Saved data entries:
########

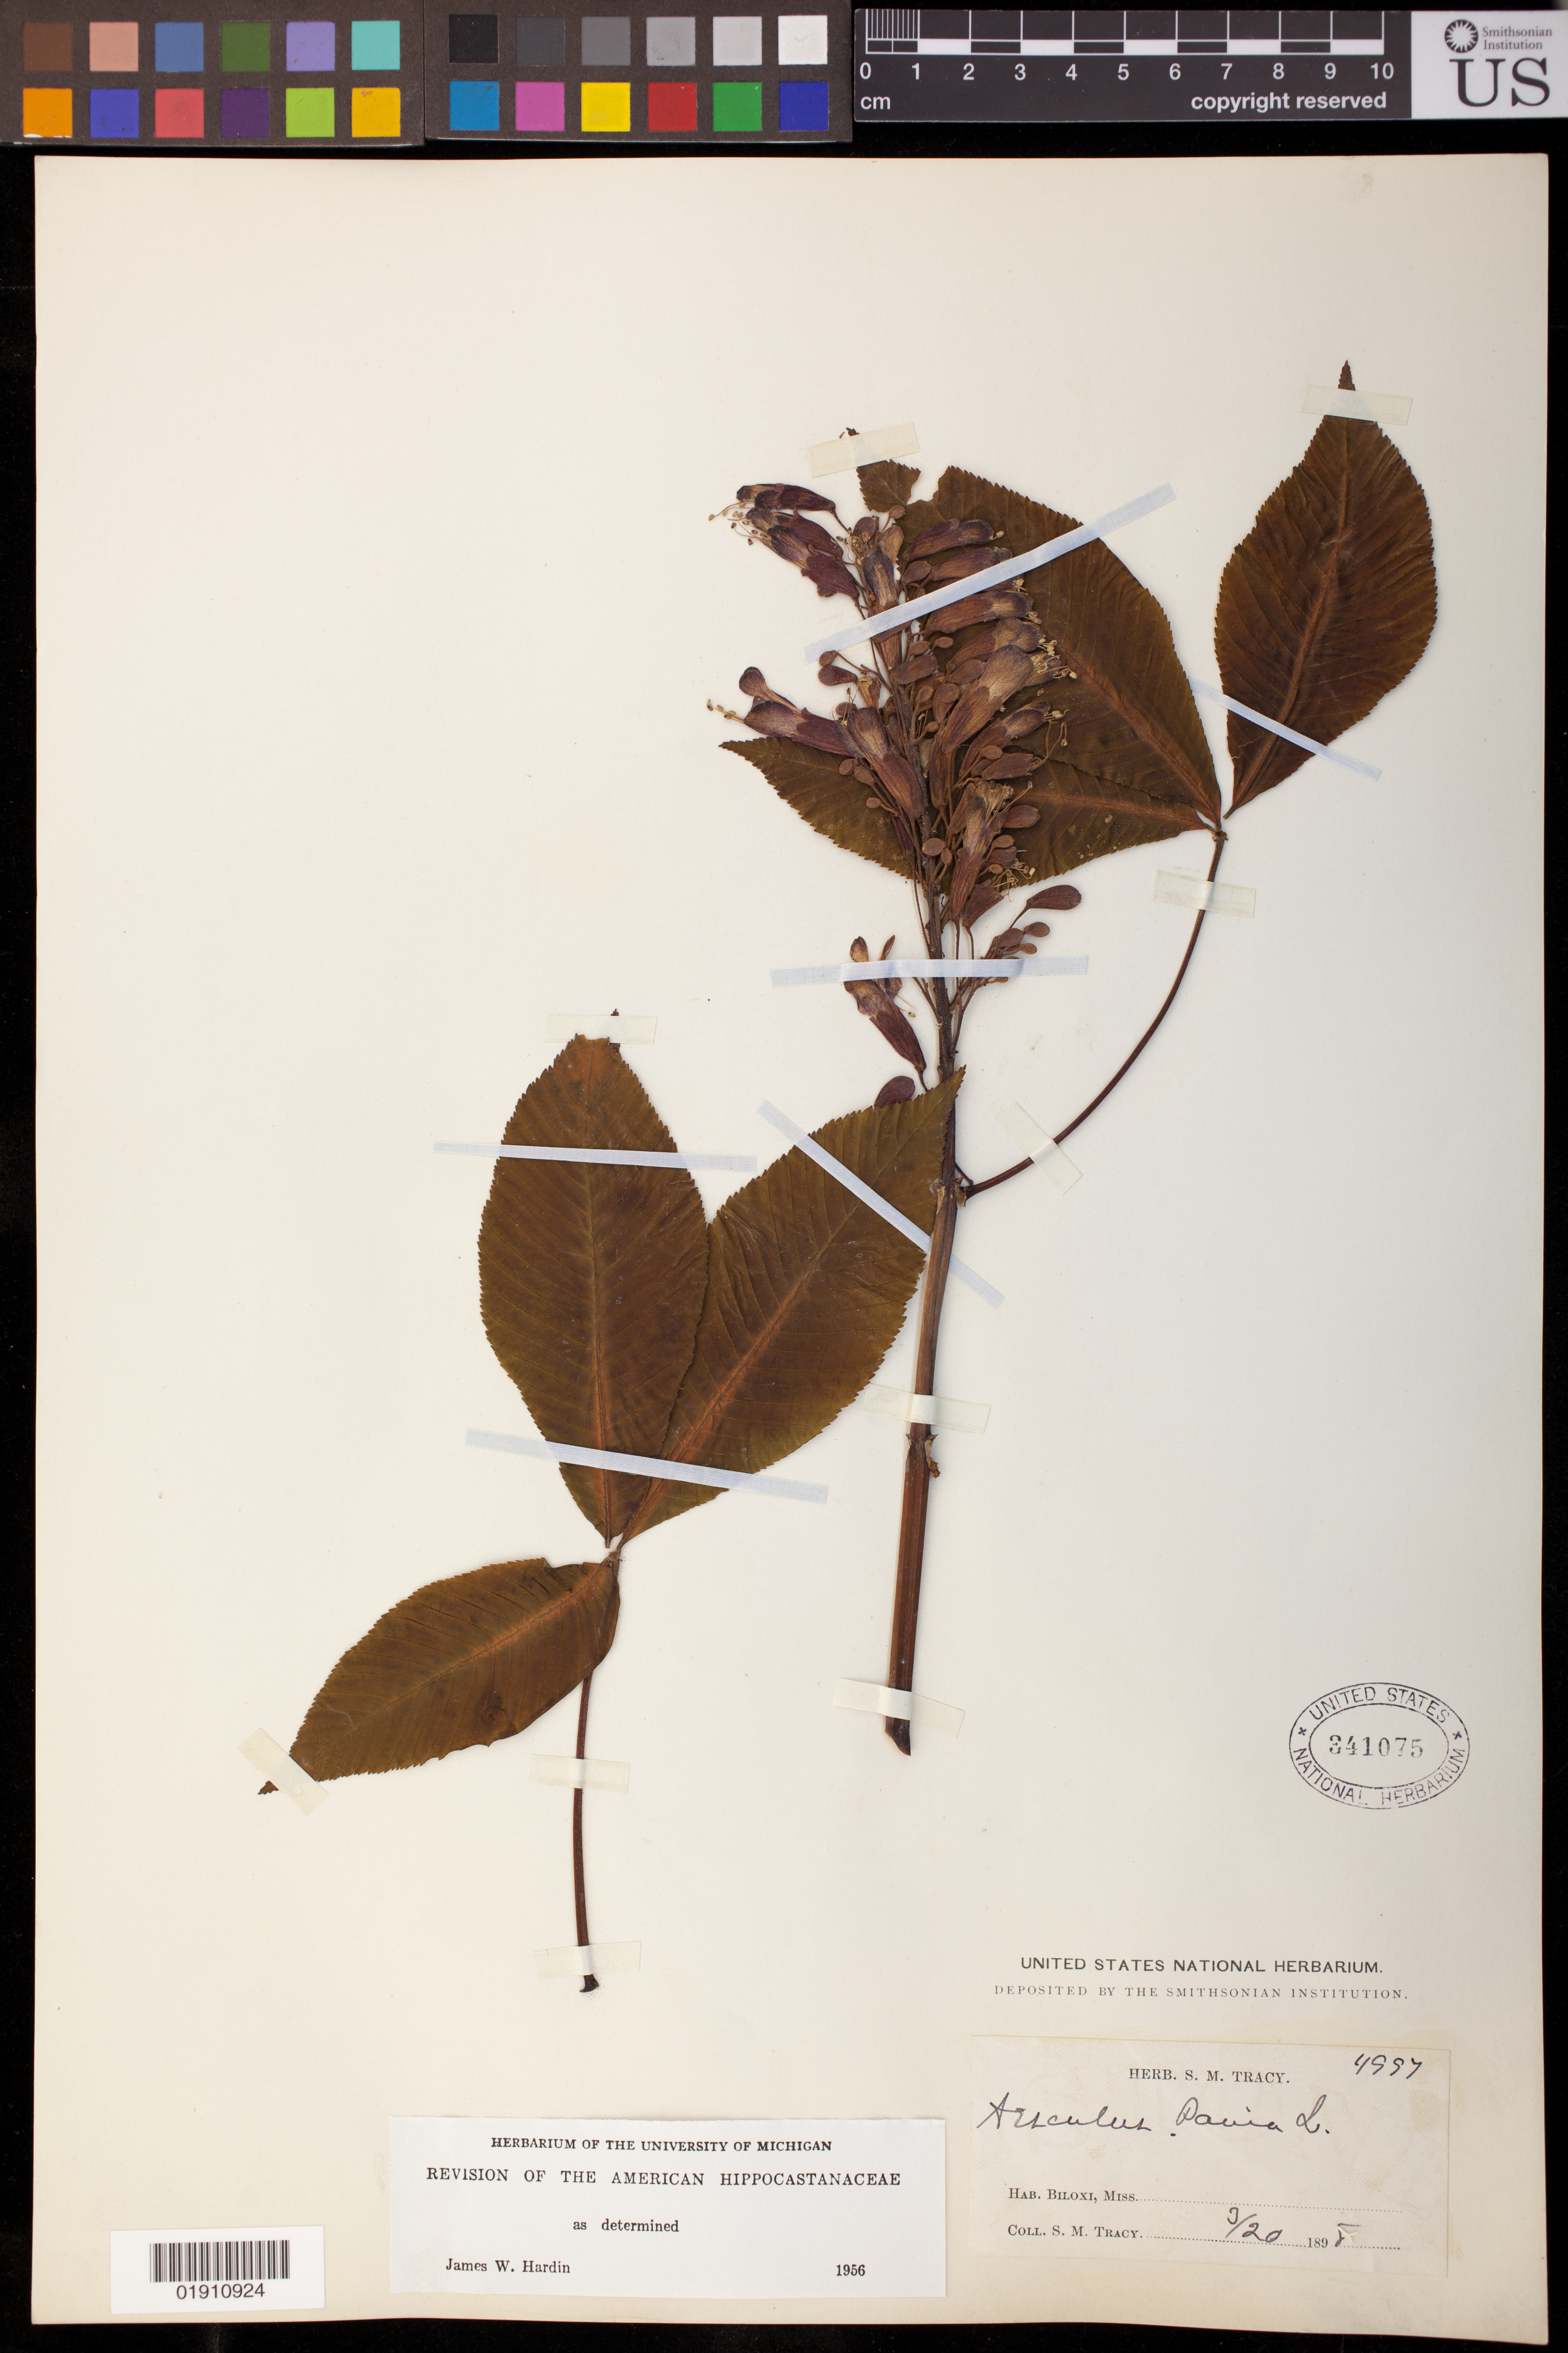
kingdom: Plantae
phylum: Tracheophyta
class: Magnoliopsida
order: Sapindales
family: Sapindaceae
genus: Aesculus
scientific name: Aesculus pavia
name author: L.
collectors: S. M. Tracy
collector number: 4997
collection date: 1898-03-20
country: United States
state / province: Mississippi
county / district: Harrison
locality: Biloxi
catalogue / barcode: US 341075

########

Copy every line of the entries above without alteration, omitting the pictures.

Answer to this task →
kingdom: Plantae
phylum: Tracheophyta
class: Magnoliopsida
order: Sapindales
family: Sapindaceae
genus: Aesculus
scientific name: Aesculus pavia
name author: L.
collectors: S. M. Tracy
collector number: 4997
collection date: 1898-03-20
country: United States
state / province: Mississippi
county / district: Harrison
locality: Biloxi
catalogue / barcode: US 341075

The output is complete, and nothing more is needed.